WHAT TO DO:
1. In the text on social support for people with advanced cancer, what phone number is given for the Cancer Council's services?
2. Continue the text on social support for people with advanced cancer from where it stops.

SUPPLIED TEXT:
* * * * * * * * *
A good social support network usually includes family, friends, community members and others who provide physical, practical and emotional help.
Just as individuals need different levels of social support, people around them are likely to react to those needs in different ways. Some people have family and friends who rally around and cannot do enough for them. Others find the people they most depend on withdraw because it is all too distressing for them, or they do not know how to help.
People with advanced cancer and their caregivers, who feel that they have a good support network tend to cope better with their diagnosis and generally have a better quality of life than those who do not have such back-up.
A variety of groups and services offer support for people with advanced cancer, their caregivers, family and friends. These include face-to-face groups, or email and telephone contact, especially for people who live in rural areas or are less mobile.
You may start with the Cancer Council’s services phone 13 11 20, enquire about the Cancer Connect program, state-based and cancer-specific support groups and its Helpline. Contact your hospital or talk to your cancer nurse or a social worker to get more information about other local support groups.
* * * * * * * * *
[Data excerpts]
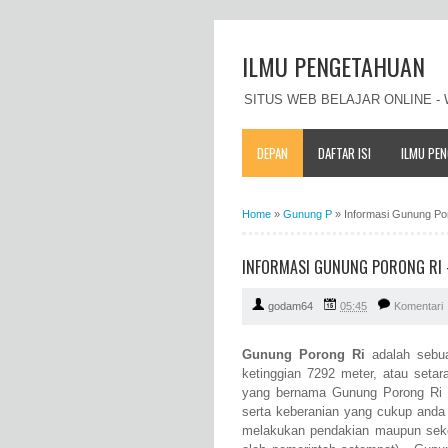
ILMU PENGETAHUAN
SITUS WEB BELAJAR ONLINE 
DEPAN
DAFTAR ISI
ILMU PE
Home
»
Gunung P
»
Informasi Gunung Poro
INFORMASI GUNUNG PORONG RI - 
godam64
05:45
Komentari
Gunung Porong Ri
adalah sebua
ketinggian 7292 meter, atau seta
yang bernama Gunung Porong Ri in
serta keberanian yang cukup anda
melakukan pendakian maupun seke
* * * * * * * * *
ANSWERS TO THE EXERCISES:
1. 13 11 20

2.
Carers Australia, has information on carer support groups around Australia. Contact Freecall 1800 242 636 for information, or for over-the-phone counselling and support.
Try not to let your pride or reluctance to “impose” stop you from accepting help. Most offers of assistance, especially from those close to you, are genuine. In many cases, this is their way of letting you know you are not alone.
Family or friends may be able to pick up medications, cook or simply sit with you. Hopefully, they appreciate your honesty when you really want to be alone or want to do something for yourself. But, for the most part, their help may in fact be helpful to all of you, including them.
If you want to help someone who may be reluctant to accept it, specific offers ("Tell me what I need to pick up from the chemist") are often more effective than "open" offers ("What can I do to help?").